Termasuk Kelompok Rentan, Ibu Hamil di DKI Akan Jalani Rapid Test

Arief Ikhsanudin - detikNews
Selasa, 28 Apr 2020 13:28 WIB
Poster
Foto: Edi Wahyono/detikcom
Jakarta -

Ibu hamil dianggap sebagai kelompok rentan tertular virus Corona (COVID-19). Untuk itu, Pemerintah Provinsi DKI Jakarta akan melaksanakan rapid test kepada ibu hamil.

"Kita berharap nanti ibu-ibu hamil bisa terdeteksi lebih awal sehingga kalaupun mereka sampai terpapar bisa recovery," ucap Gubernur DKI Jakarta Anies Baswedan dalam keterangannya, Selasa (28/4/2020).
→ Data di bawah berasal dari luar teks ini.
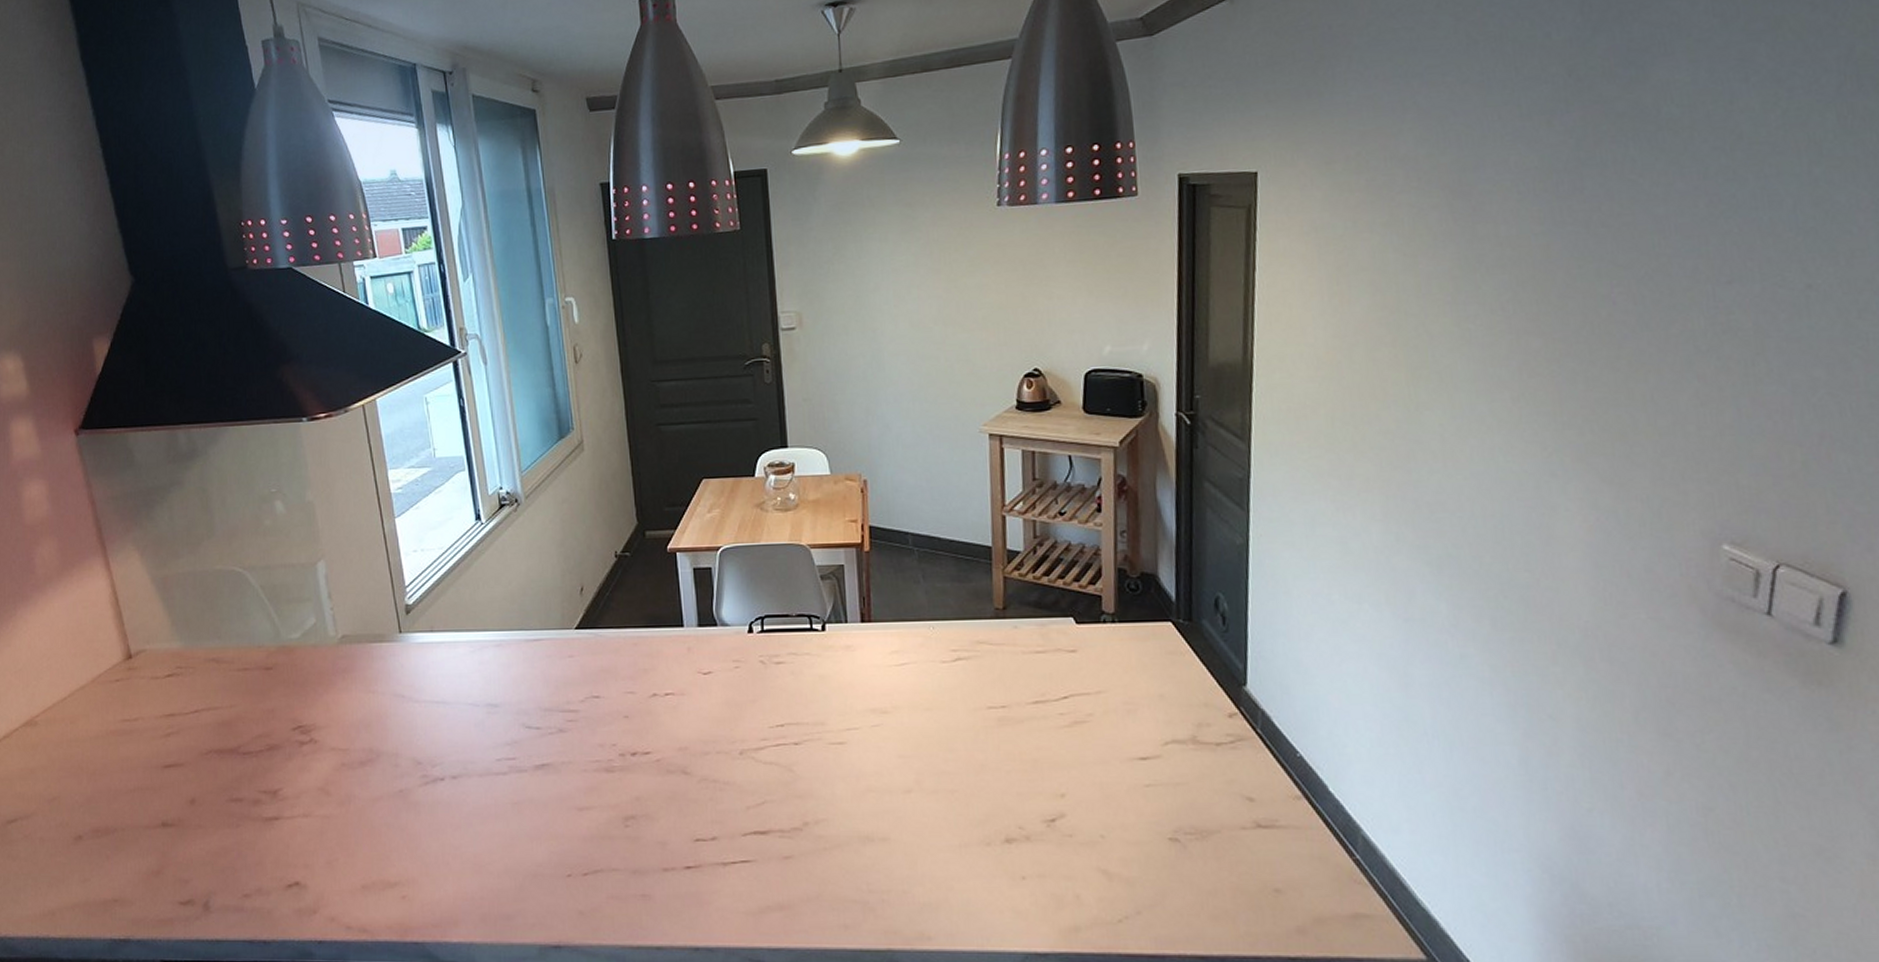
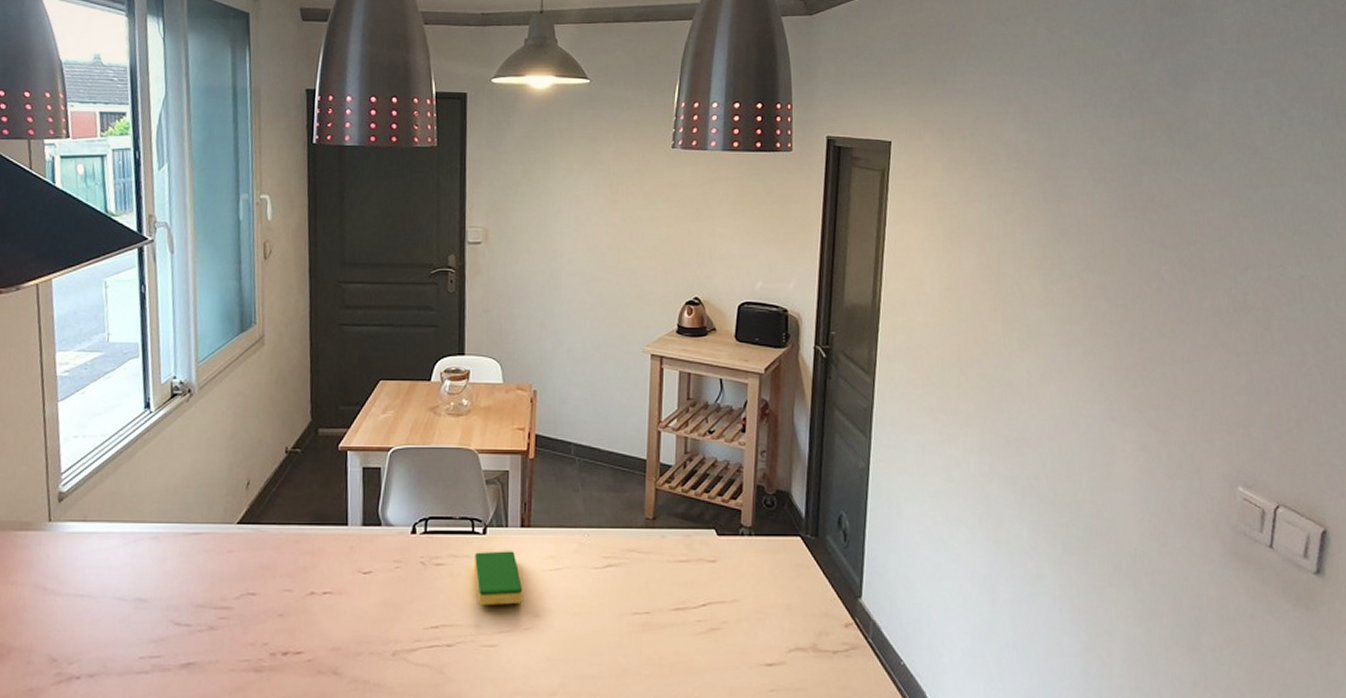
dish sponge: none [815,647,869,704] -> present [475,551,523,606]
Pemerintah provinsi DKI Jakarta telah mendapat bantuan 2.000 alat rapid test khusus untuk ibu hamil. Alat tersebut akan didistribusikan ke puskesmas-puskesmas.

Sesuai data dari Dinas Kesehatan, terdapat 44 puskesmas kecamatan di DKI Jakarta yang akan dilakukan pemetaan untuk mendapatkan hasil puskesmas dengan kunjungan ibu hamil tertinggi serta puskesmas yang berada di wilayah dengan penularan tinggi virus Corona.
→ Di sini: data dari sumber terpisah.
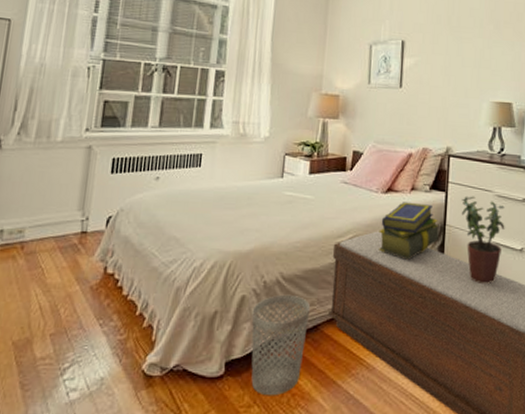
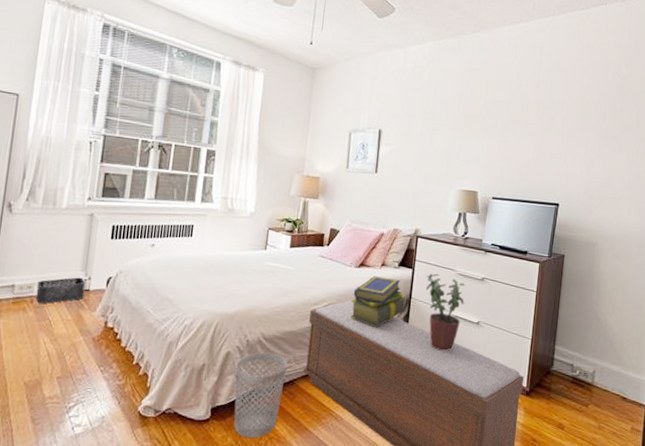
storage bin: none [26,218,83,251] -> present [35,277,86,304]

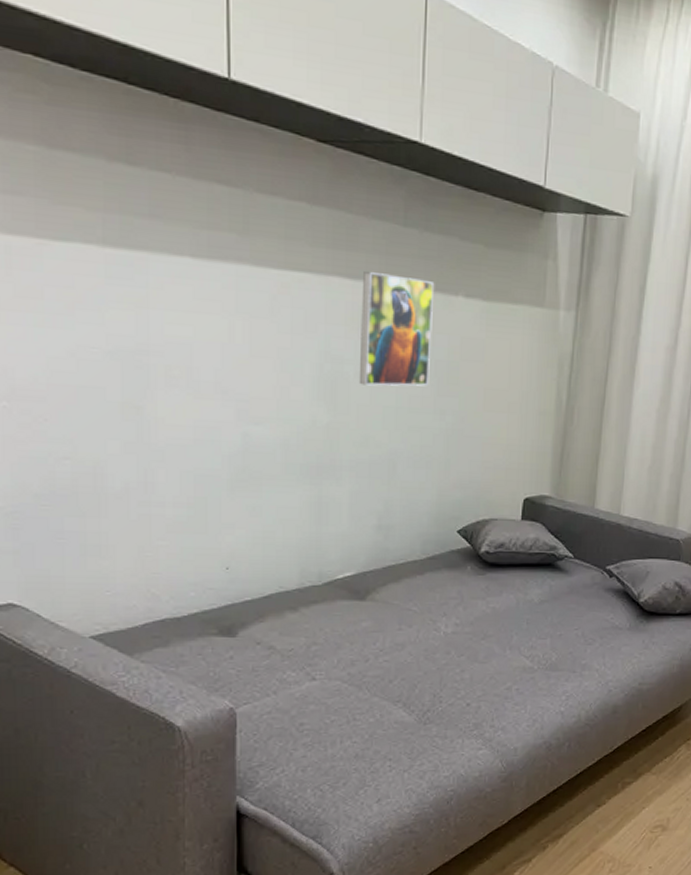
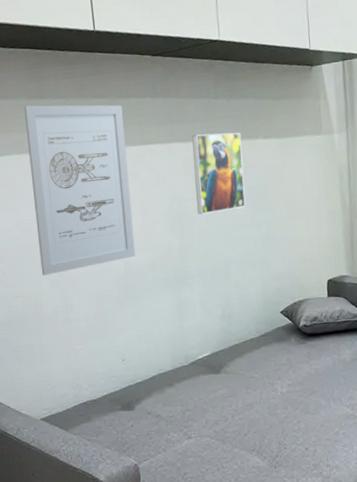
wall art: none [99,170,262,434] -> present [24,105,136,276]

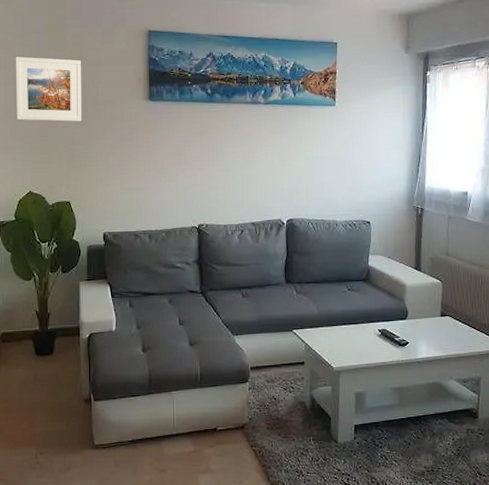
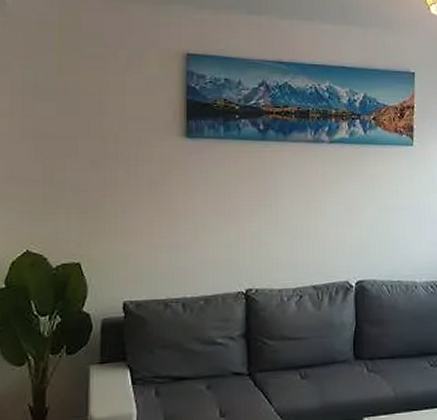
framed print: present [15,56,81,122] -> none [12,81,100,163]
"Saat ini alhamdulillah juga kita dibantu untuk rapid test antibodi yang akan didedikasikan bagi ibu hamil. Kita tahu ibu hamil akan melahirkan generasi selanjutnya, tentu harus kita jagain dan pastikan sehat. Kalaupun nanti positif, itu juga harus dikelola dengan baik sesuai protap," ujar Kepala Dinas Kesehatan DKI Jakarta, Widyastuti.

Rapid test digunakan oleh Pemerintah Provinsi DKI Jakarta untuk memetakan kasus. Orang yang positif atau reaktif virus Corona saat rapid test harus melaksanakan swab test.

Sampai hari ini, dilihat dari situs resmi Pemprov DKI Jakarta, telah dilakukan 74.785 rapid test. Hasilnya, hanya 2.954 yang positif, sedangkan 71.831 negatif.